→ SELECTED TEXT
=== Begin Enclosure ===

Note that the Dataloder have absolutely no clue of what a tench or chainsaw is, it was only trained on the class label i.e. its id. There is no connection between imagenette_class_names (which is meant only for readability) and how DataLoader loads the subfolders inside /val - I had to explicitly map the folders to its respective class for presentation purpose…

def zeroshot_classifier(classnames, templates, tokenizer):
    with torch.no_grad():
        zeroshot_weights = []
        for classname in classnames:
            texts = [template(classname) for template in templates] #format with class
            texts = tokenizer.tokenize(texts).cuda() #tokenize
            class_embeddings = model.encode_text(texts) #embed with text encoder
            class_embeddings /= class_embeddings.norm(dim=-1, keepdim=True)
            class_embedding = class_embeddings.mean(dim=0)

=== End Enclosure ===

→ DATA SUPPLIED

=== Begin Enclosure ===

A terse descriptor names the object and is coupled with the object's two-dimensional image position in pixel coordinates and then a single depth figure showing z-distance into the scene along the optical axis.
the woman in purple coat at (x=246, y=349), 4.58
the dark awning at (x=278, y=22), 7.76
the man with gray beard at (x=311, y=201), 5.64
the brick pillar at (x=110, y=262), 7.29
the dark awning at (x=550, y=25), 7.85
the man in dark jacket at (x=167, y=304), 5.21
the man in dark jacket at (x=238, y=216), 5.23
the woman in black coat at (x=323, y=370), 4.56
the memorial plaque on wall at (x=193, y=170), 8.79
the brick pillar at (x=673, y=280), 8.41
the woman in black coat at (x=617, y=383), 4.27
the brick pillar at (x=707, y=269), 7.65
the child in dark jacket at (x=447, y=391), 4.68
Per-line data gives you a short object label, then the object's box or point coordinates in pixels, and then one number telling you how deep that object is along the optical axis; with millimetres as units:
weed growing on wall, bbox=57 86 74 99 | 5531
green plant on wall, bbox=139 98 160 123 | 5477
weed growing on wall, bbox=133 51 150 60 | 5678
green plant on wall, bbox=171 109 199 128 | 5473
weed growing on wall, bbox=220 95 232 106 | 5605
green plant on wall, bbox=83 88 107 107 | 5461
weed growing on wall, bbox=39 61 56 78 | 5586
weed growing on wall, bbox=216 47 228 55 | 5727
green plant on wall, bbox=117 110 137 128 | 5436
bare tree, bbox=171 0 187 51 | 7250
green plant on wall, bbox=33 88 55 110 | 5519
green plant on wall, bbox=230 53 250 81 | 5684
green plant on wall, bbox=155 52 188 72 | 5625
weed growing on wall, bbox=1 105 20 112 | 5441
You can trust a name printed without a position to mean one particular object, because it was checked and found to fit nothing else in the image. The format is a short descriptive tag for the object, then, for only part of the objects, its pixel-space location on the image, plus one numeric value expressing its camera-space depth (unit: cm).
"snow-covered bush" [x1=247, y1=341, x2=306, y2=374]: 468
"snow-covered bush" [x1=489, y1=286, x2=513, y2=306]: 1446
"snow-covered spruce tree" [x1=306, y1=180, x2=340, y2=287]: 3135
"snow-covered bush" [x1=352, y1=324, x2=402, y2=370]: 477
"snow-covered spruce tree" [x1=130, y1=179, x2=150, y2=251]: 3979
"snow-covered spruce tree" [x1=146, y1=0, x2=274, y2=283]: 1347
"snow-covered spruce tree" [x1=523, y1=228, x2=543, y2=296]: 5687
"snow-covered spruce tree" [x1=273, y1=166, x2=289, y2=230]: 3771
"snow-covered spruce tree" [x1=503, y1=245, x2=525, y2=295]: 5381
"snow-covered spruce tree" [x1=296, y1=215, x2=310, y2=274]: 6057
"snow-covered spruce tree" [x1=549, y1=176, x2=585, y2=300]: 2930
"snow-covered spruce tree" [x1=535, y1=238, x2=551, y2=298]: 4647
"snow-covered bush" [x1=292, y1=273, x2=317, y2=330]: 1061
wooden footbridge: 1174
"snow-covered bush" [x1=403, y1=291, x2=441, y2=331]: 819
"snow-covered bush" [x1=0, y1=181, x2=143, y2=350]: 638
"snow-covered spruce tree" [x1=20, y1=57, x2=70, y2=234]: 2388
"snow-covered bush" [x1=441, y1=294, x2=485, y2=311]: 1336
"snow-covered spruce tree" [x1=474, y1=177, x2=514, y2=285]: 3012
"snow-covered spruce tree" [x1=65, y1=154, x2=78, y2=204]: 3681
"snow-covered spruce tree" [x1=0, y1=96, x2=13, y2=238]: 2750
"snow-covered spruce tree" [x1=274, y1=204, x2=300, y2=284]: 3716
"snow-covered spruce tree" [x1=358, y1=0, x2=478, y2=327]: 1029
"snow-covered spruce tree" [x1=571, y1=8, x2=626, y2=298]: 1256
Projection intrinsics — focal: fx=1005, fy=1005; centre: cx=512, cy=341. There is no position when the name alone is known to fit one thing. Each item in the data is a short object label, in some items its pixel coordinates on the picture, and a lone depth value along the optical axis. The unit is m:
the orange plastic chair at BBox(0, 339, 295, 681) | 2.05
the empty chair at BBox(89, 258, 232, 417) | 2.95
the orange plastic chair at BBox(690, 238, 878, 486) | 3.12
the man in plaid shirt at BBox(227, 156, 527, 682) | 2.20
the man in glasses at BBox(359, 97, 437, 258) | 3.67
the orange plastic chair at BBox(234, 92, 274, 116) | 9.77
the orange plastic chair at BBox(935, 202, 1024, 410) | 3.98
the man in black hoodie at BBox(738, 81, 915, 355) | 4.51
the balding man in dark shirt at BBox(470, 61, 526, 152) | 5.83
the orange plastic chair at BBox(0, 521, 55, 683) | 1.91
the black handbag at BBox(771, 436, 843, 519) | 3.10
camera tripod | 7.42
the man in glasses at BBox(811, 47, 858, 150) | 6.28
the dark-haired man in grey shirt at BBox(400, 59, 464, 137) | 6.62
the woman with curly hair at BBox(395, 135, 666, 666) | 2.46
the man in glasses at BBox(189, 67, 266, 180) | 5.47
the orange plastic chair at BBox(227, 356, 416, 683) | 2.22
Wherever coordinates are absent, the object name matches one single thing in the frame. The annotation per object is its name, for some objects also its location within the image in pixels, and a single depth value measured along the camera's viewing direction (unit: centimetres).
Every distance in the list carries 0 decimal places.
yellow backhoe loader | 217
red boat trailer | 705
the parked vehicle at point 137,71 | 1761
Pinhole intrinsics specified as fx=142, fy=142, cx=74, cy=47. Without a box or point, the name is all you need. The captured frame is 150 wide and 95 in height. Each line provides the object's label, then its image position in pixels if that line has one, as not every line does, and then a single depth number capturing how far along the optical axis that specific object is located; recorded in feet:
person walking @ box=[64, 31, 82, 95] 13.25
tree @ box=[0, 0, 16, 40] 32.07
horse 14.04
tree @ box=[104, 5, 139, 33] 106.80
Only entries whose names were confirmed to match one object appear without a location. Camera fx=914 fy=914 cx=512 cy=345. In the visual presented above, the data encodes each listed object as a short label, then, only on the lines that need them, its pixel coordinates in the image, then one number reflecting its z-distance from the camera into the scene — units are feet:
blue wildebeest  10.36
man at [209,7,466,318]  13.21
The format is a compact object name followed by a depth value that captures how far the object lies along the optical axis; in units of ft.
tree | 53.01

=== End Enclosure ===

→ PROBLEMS TO SOLVE
#1 Retype everything in the zero-shot classifier text from "Note that the" down to "class_embeddings /= class_embeddings.norm(dim=-1, keepdim=True)".
#2 According to the zero-shot classifier text, what was the DataLoader trained on?
Nothing in the records is needed for this work.

→ SOLUTIONS FOR EACH TASK
#1
Note that the Dataloder have absolutely no clue of what a tench or chainsaw is, it was only trained on the class label i.e. its id. There is no connection between imagenette_class_names (which is meant only for readability) and how DataLoader loads the subfolders inside /val - I had to explicitly map the folders to its respective class for presentation purpose…

def zeroshot_classifier(classnames, templates, tokenizer):
    with torch.no_grad():
        zeroshot_weights = []
        for classname in classnames:
            texts = [template(classname) for template in templates] #format with class
            texts = tokenizer.tokenize(texts).cuda() #tokenize
            class_embeddings = model.encode_text(texts) #embed with text encoder
            class_embeddings /= class_embeddings.norm(dim=-1, keepdim=True)

#2 Only the class label, that is, its id.